Last winter, the UWSA and the University of Winnipeg Aboriginal Students’ Council jointly submitted a motion to the University of Winnipeg Senate asking that students be required to take one of the university’s 100-odd Indigenous studies courses before graduation. They include courses on race and justice, one on Inuit art, and one that examines encounters between Christian and Indigenous religious authorities.

The approval came March 26, and followed months of emotional debate on race relations in Winnipeg, sparked by the murder of 15-year-old Tina Fontaine. The Indigenous girl’s remains were found last August in a garbage bag in the Red River, just a few blocks east of the university. “Racism is unacceptable, and bigotry is unacceptable. This requirement is not a solution, but it represents a big step forward for the university, and for Winnipeg in general,” said Mcleod Arnould, 25.

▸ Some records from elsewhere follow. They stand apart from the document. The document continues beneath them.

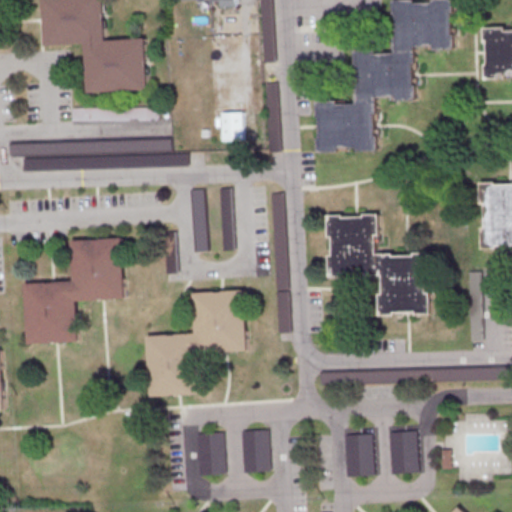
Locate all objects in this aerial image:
road: (326, 1)
building: (222, 2)
building: (226, 3)
building: (267, 31)
building: (100, 45)
building: (99, 46)
road: (310, 51)
building: (500, 51)
building: (499, 53)
building: (388, 75)
building: (388, 75)
road: (46, 77)
building: (101, 112)
building: (272, 118)
building: (234, 125)
road: (83, 132)
building: (85, 146)
building: (95, 161)
road: (145, 177)
road: (291, 181)
road: (180, 194)
building: (497, 213)
building: (498, 216)
building: (227, 218)
building: (201, 219)
building: (227, 220)
building: (200, 222)
road: (183, 223)
building: (281, 262)
building: (280, 264)
building: (382, 264)
building: (381, 266)
building: (77, 290)
building: (77, 291)
building: (477, 305)
road: (491, 316)
building: (200, 342)
building: (199, 343)
road: (407, 360)
building: (416, 374)
building: (2, 382)
building: (3, 383)
road: (311, 395)
road: (425, 404)
building: (257, 450)
building: (405, 451)
building: (212, 452)
building: (361, 454)
road: (278, 456)
building: (447, 459)
road: (340, 460)
road: (258, 490)
building: (461, 509)
building: (461, 511)
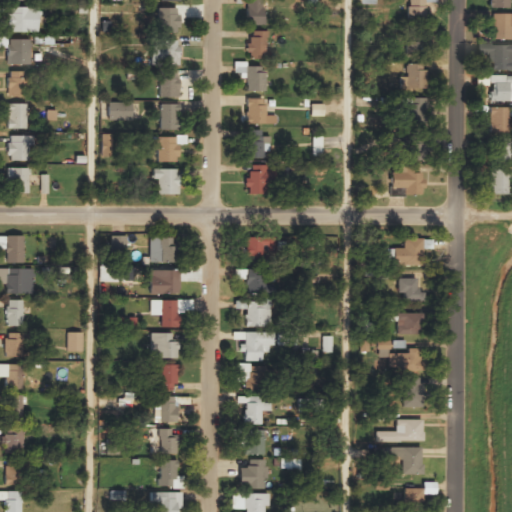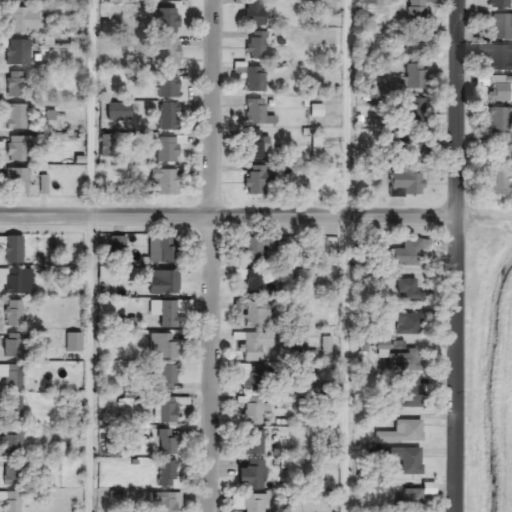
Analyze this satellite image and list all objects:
building: (31, 0)
building: (169, 0)
building: (367, 1)
building: (499, 3)
building: (416, 11)
building: (253, 12)
building: (22, 19)
building: (167, 20)
building: (502, 25)
building: (415, 41)
building: (257, 44)
building: (17, 51)
building: (164, 52)
building: (499, 56)
building: (250, 75)
building: (412, 76)
building: (16, 83)
building: (168, 84)
building: (501, 87)
building: (316, 109)
building: (407, 109)
building: (119, 110)
building: (510, 111)
building: (257, 112)
building: (15, 115)
building: (169, 116)
building: (499, 119)
building: (105, 144)
building: (255, 144)
building: (415, 146)
building: (18, 147)
building: (165, 147)
building: (500, 151)
building: (258, 179)
building: (16, 180)
building: (165, 180)
building: (407, 180)
building: (499, 181)
road: (228, 214)
building: (312, 240)
building: (117, 243)
building: (257, 246)
building: (162, 250)
building: (405, 252)
road: (90, 255)
road: (213, 255)
road: (348, 256)
road: (456, 256)
building: (111, 273)
building: (16, 280)
building: (254, 280)
building: (164, 281)
building: (408, 289)
building: (169, 310)
building: (254, 311)
building: (13, 312)
building: (409, 323)
building: (285, 336)
building: (73, 341)
building: (15, 342)
building: (252, 343)
building: (326, 343)
building: (397, 343)
building: (162, 346)
building: (398, 357)
building: (308, 370)
building: (11, 375)
building: (250, 375)
building: (167, 377)
building: (411, 391)
building: (13, 407)
building: (253, 408)
building: (166, 409)
building: (402, 431)
building: (12, 440)
building: (168, 440)
building: (253, 441)
building: (408, 459)
building: (289, 464)
building: (12, 472)
building: (169, 474)
building: (252, 474)
building: (416, 495)
building: (11, 500)
building: (166, 500)
building: (248, 501)
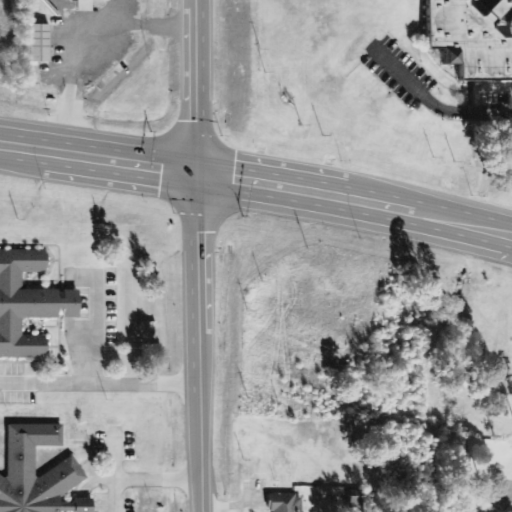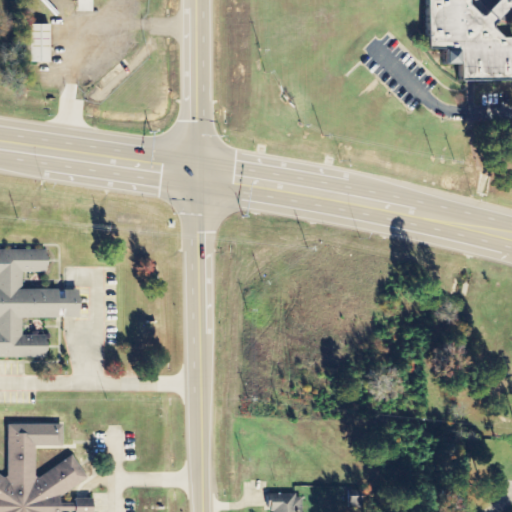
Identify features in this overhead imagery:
road: (495, 1)
building: (77, 5)
road: (503, 8)
building: (464, 37)
building: (467, 39)
building: (34, 43)
road: (431, 101)
traffic signals: (196, 173)
road: (257, 183)
road: (197, 255)
building: (26, 303)
road: (95, 326)
road: (99, 380)
road: (112, 453)
building: (35, 473)
road: (156, 477)
road: (109, 478)
building: (281, 503)
road: (78, 504)
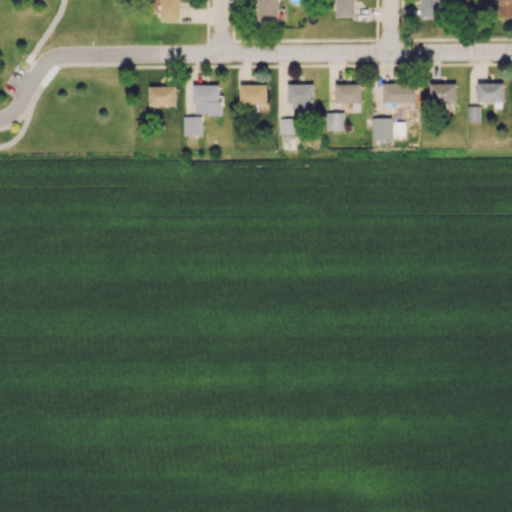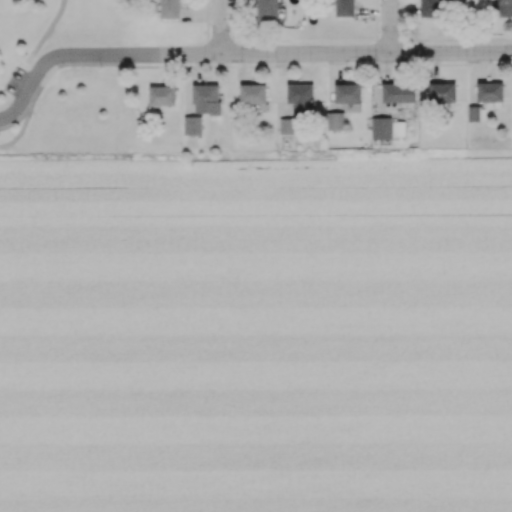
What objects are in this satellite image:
building: (169, 8)
building: (344, 8)
building: (429, 8)
building: (504, 8)
building: (267, 10)
road: (218, 28)
road: (392, 28)
road: (52, 33)
road: (94, 55)
road: (365, 56)
road: (148, 64)
road: (40, 67)
road: (243, 70)
park: (66, 75)
parking lot: (18, 81)
road: (191, 84)
building: (489, 91)
building: (347, 92)
building: (397, 92)
building: (252, 93)
building: (443, 94)
building: (162, 95)
building: (300, 97)
building: (206, 98)
road: (28, 113)
building: (473, 113)
building: (334, 120)
building: (192, 125)
building: (287, 125)
building: (381, 127)
building: (398, 129)
crop: (255, 334)
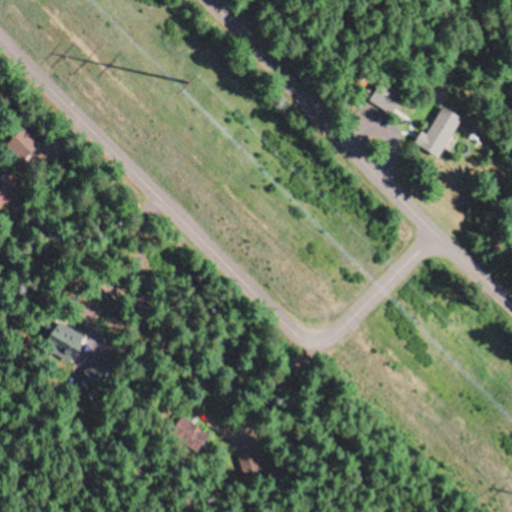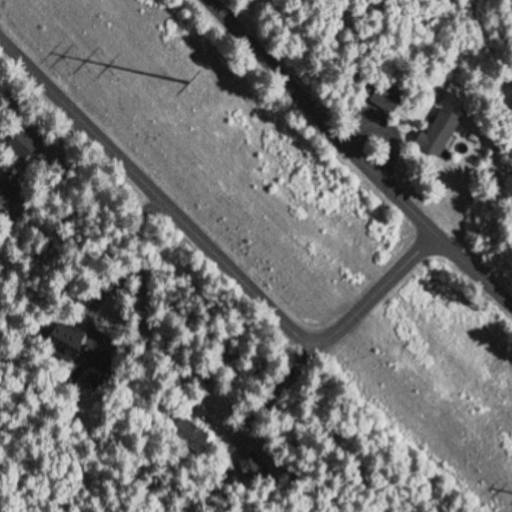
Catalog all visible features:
power tower: (187, 83)
building: (436, 134)
road: (361, 156)
building: (7, 189)
road: (215, 250)
building: (104, 366)
building: (195, 436)
park: (320, 510)
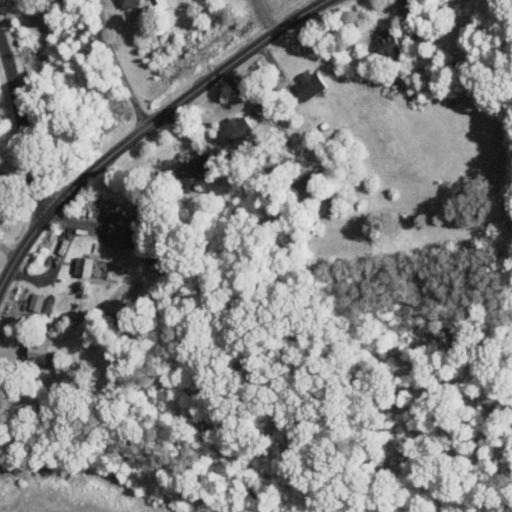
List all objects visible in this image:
building: (153, 0)
building: (128, 3)
building: (387, 41)
building: (311, 84)
road: (147, 127)
building: (238, 127)
road: (22, 134)
building: (195, 168)
building: (122, 230)
building: (82, 265)
building: (39, 302)
building: (38, 352)
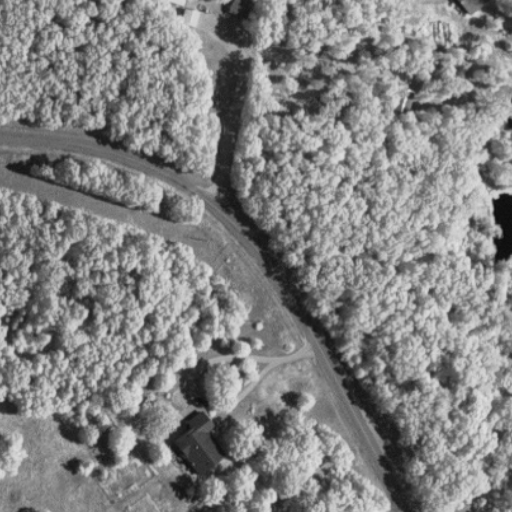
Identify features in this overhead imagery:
building: (470, 4)
building: (241, 7)
road: (332, 68)
road: (240, 94)
building: (402, 104)
road: (261, 253)
road: (300, 352)
road: (200, 373)
building: (201, 444)
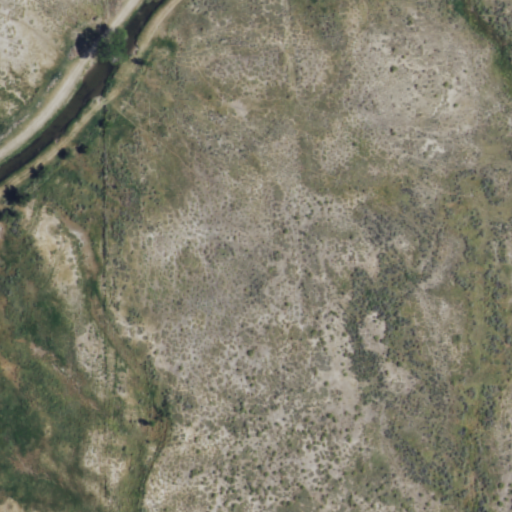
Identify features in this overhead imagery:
road: (67, 74)
road: (97, 102)
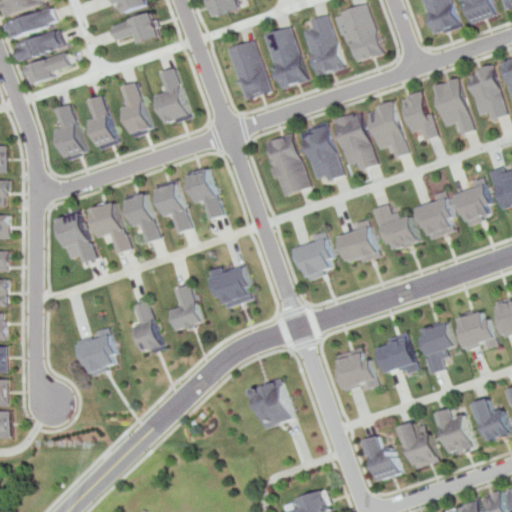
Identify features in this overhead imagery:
building: (134, 4)
building: (137, 4)
building: (507, 4)
building: (22, 5)
road: (287, 5)
building: (508, 5)
building: (27, 6)
building: (225, 6)
building: (225, 9)
building: (478, 10)
building: (478, 11)
building: (440, 15)
building: (441, 15)
building: (35, 23)
building: (39, 23)
building: (143, 28)
building: (143, 29)
building: (360, 33)
building: (363, 33)
road: (401, 35)
road: (92, 37)
building: (43, 44)
building: (46, 45)
road: (443, 45)
building: (325, 46)
building: (325, 47)
building: (289, 57)
building: (288, 58)
building: (53, 68)
building: (54, 69)
building: (253, 70)
building: (508, 72)
building: (253, 73)
building: (508, 74)
building: (489, 93)
building: (490, 97)
building: (177, 98)
building: (177, 99)
road: (289, 99)
building: (456, 105)
building: (455, 106)
building: (140, 109)
building: (141, 109)
building: (421, 115)
building: (421, 116)
road: (275, 118)
building: (106, 122)
building: (106, 122)
road: (297, 122)
road: (245, 127)
building: (389, 129)
building: (390, 129)
building: (73, 132)
building: (75, 133)
road: (216, 136)
building: (358, 141)
road: (1, 144)
building: (358, 144)
building: (325, 152)
building: (324, 156)
building: (6, 157)
building: (5, 159)
road: (113, 160)
building: (291, 165)
building: (290, 167)
building: (505, 184)
building: (505, 185)
road: (52, 189)
building: (5, 190)
building: (210, 192)
building: (5, 193)
building: (210, 194)
building: (178, 204)
building: (478, 204)
road: (38, 205)
building: (478, 205)
building: (179, 206)
building: (147, 216)
building: (440, 216)
building: (147, 217)
building: (440, 217)
road: (275, 222)
road: (37, 224)
building: (6, 225)
building: (116, 226)
building: (6, 227)
building: (115, 227)
building: (398, 228)
building: (400, 229)
building: (81, 237)
building: (81, 238)
building: (363, 244)
building: (362, 245)
road: (273, 256)
building: (319, 259)
building: (320, 259)
building: (6, 260)
building: (6, 262)
road: (410, 273)
building: (237, 286)
building: (238, 287)
building: (6, 292)
building: (6, 293)
building: (192, 309)
building: (192, 309)
road: (292, 311)
building: (506, 315)
building: (506, 317)
road: (314, 323)
building: (5, 325)
building: (5, 326)
building: (152, 328)
building: (153, 328)
building: (477, 330)
building: (477, 330)
road: (286, 332)
road: (263, 340)
road: (49, 342)
road: (304, 344)
building: (438, 345)
building: (437, 346)
building: (106, 354)
building: (399, 354)
building: (106, 355)
building: (398, 355)
building: (6, 359)
building: (6, 359)
road: (247, 364)
building: (357, 369)
building: (359, 370)
building: (6, 391)
building: (511, 391)
building: (511, 391)
building: (6, 392)
road: (423, 399)
building: (277, 404)
building: (279, 404)
road: (156, 405)
building: (492, 421)
building: (493, 421)
building: (7, 424)
building: (6, 425)
building: (456, 431)
building: (457, 433)
building: (420, 446)
building: (421, 447)
road: (511, 447)
building: (384, 459)
building: (383, 460)
road: (293, 471)
road: (442, 488)
building: (511, 491)
road: (459, 494)
building: (510, 496)
road: (379, 502)
building: (316, 503)
building: (495, 503)
building: (498, 503)
building: (474, 507)
building: (472, 508)
building: (455, 510)
building: (456, 511)
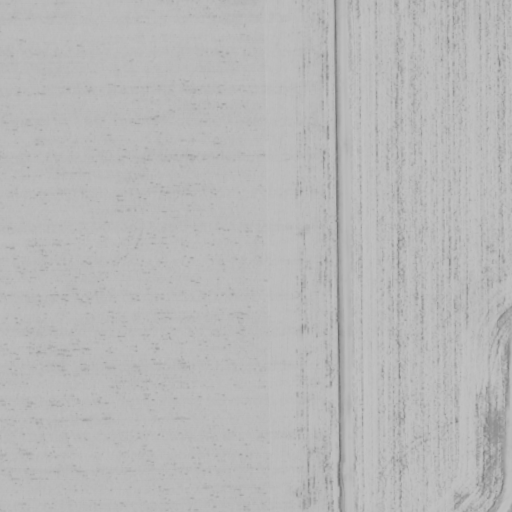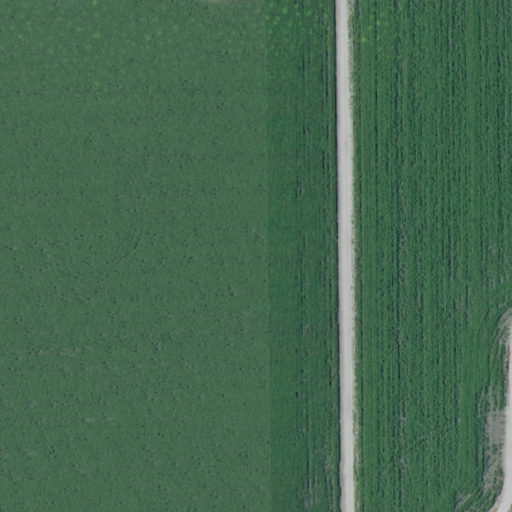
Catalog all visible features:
road: (343, 256)
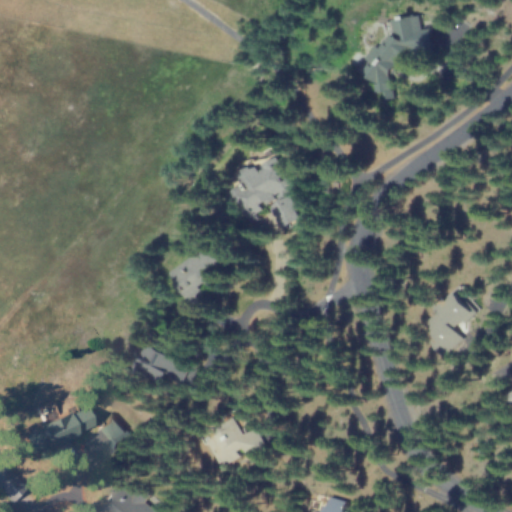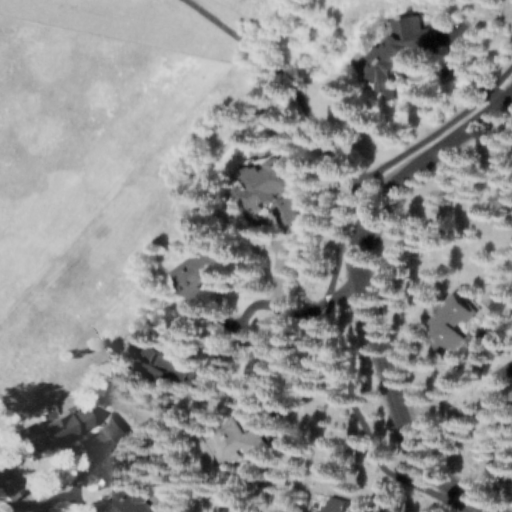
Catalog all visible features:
building: (404, 49)
road: (274, 87)
building: (269, 186)
building: (294, 209)
building: (201, 265)
road: (332, 272)
road: (358, 289)
building: (452, 314)
road: (309, 318)
building: (164, 359)
building: (57, 429)
building: (115, 430)
building: (226, 448)
road: (60, 499)
building: (130, 501)
building: (339, 504)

Related: Harrowing stories of resilience from remarkable Indigenous women

Three years ago, the aspiring economist, who grew up in the white, middle-class Winnipeg neighbourhood of St. James, took a class on inner-city issues. He remembers “choking up” after hearing an Indigenous presenter describe a vicious beating at the hands of white police officers. “There was this entire side of Winnipeg I didn’t know about. Sometimes you need a bit of a push to look outside yourself, at what people around you are experiencing.”

In Canada, “we teach history from one perspective,” adds Kevin Settee, vice-president of the UWSA. “That missing information is continuing to have a negative effect on Indigenous people.” Indeed, there’s a lot the country’s creation stories currently miss: the withholding of food from starving people to force them to submit to treaties in the 1870s; the virtual imprisonment of Indigenous people under the pass system. Not all North-West Mounted Police lived up to their Dudley Do-Right reputations. “Right now, all you’ll hear is that we killed the nice Pilgrims,” says Lakehead vice-provost Cynthia Wesley-Esquimaux, a member of the Chippewa of Georgina Island First Nation, on Lake Simcoe. “We’re simply asking students to consider other stories too.”

She believes the Indigenous credit requirement will eventually spread to other campuses. In June, after the Truth and Reconciliation Commission concluded its work, University of Manitoba president David Barnard, the chairman of Universities Canada, published a powerful editorial in the Ottawa Citizen calling on universities to foster change at their “core.” “Where there is racism,” Barnard wrote, “we must challenge it.”

Both Winnipeg and Lakehead have had their decision questioned. Lakehead’s engineering students didn’t understand why they needed to learn about Indigenous culture until Wesley-Esquimaux explained that “those are the very doors you’ll be knocking on when you’re putting in new mining infrastructure in the North.” Indeed, there are 49 First Nations just north of Lakehead, with a population of 50,000. The school’s graduates will require an understanding of treaties and the changing legal climate.

Some business students in Winnipeg also expressed concern. For Settee, who is Anishinaabe and Cree and a member of the Fisher River Cree Nation north of Winnipeg, it’s important that business students, who might one day be charged with hiring, “know that we’re not lazy, that we do want to work, that they understand that these are stereotypes, and they continue to do a lot of damage.”

“We tend to get stuck on how this will impact non-Indigenous people,” says Wesley-Esquimaux. “But consider how important this is to the Indigenous community. For the first time, they’re hearing: Your history is as important as ours.”